Calvin Coolidge’s administration decided that since people were still drinking alcohol, the best way to enforce Prohibition wasn’t to better police illegal production or address public demand, but rather to poison the supply. Without making it public, federal chemists began adding even more dangerous chemicals to industrial alcohol—things like methyl alcohol (wood alcohol), kerosene, gasoline, chloroform, and carbolic acid. These weren’t just substances that made alcohol taste nasty; they were substances that could kill you outright or leave you blind and brain-damaged.

And the government knew full well that this tainted alcohol would still make its way to the black market and, eventually, into people’s drinks. The entire strategy hinged on the idea that enough people would die that others would get scared and stop drinking.

Spoiler alert: It didn’t work.


People Kept Drinking—And Dying

The first wave of deaths was alarming, but instead of deterring drinkers, it just made headlines. By the mid-1920s, more than a thousand people were dying every year from government-poisoned alcohol, with thousands more suffering from permanent blindness and neurological damage. Medical examiners like Charles Norris, the Chief Medical Examiner of New York City, were among the loudest voices condemning the program, calling it “our national experiment in extermination.”

Because yes, at this point, it did look a lot like the government had simply decided that certain Americans—particularly those from working-class and immigrant communities—were expendable. After all, wealthy people could afford smuggled high-quality alcohol, while the poor were stuck with cheap, denatured booze.

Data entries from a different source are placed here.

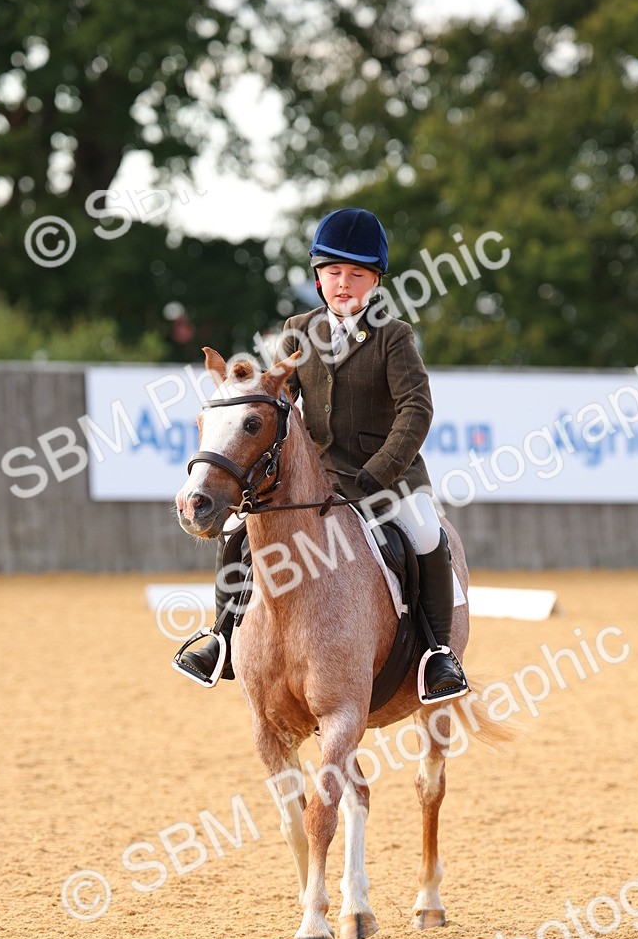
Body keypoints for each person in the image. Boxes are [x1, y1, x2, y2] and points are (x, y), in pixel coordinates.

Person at [179, 206, 469, 701]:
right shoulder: (297, 328)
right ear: (318, 278)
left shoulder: (393, 337)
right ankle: (221, 637)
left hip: (387, 477)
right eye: (334, 272)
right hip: (316, 478)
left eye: (357, 274)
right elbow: (280, 405)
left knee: (424, 533)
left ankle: (438, 656)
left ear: (374, 281)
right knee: (235, 531)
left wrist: (380, 472)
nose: (344, 283)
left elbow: (416, 410)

Even when it became clear that the strategy was failing spectacularly and not discouraging drinking, the government kept it up. Congress debated the ethics of poisoning citizens, but Prohibitionist hardliners insisted that if people died from illegal drinking, they had only themselves to blame.

That’s right—rather than admitting that banning alcohol was a mistake, they doubled down and essentially said, “Well, if they’re drinking, they deserve to die.”



The Final Toll

By the time Prohibition ended in 1933, the poisoned alcohol program had been responsible for an estimated 10,000 deaths, with many more suffering permanent damage. And yet, Prohibition was widely considered a failure. People drank just as much, if not more, and organized crime flourished. The government’s attempt to control morality had instead led to a mass poisoning campaign.

By the end of the decade, officials in the federal government adapted their strategies for enforcing Prohibition. In 1929, enforcement of Prohibition transferred from the Internal Revenue Service to the Justice Department, which then launched massive crackdowns on organized crime in cities like Chicago, New York, and Philadelphia.


It was not until the repeal of the 18th amendment in 1933, however, that the federal government reversed course on its temperance policies. By then, Americans had been poisoned with intentionally contaminated liquor.


Lessons Learned? Maybe.

The lesson here? Governments tend to underestimate human stubbornness—especially when it comes to alcohol. If people are willing to drink literal bathtub gin (sometimes made in bathtubs), they’re probably not going to stop just because the liquor supply has a higher-than-average chance of blinding them.


To this day, the Prohibition poisoning scandal stands as one of the more horrifyingly absurd moments in U.S. history—a stark reminder that just because an idea is government-approved doesn’t mean it isn’t incredibly, dangerously stupid.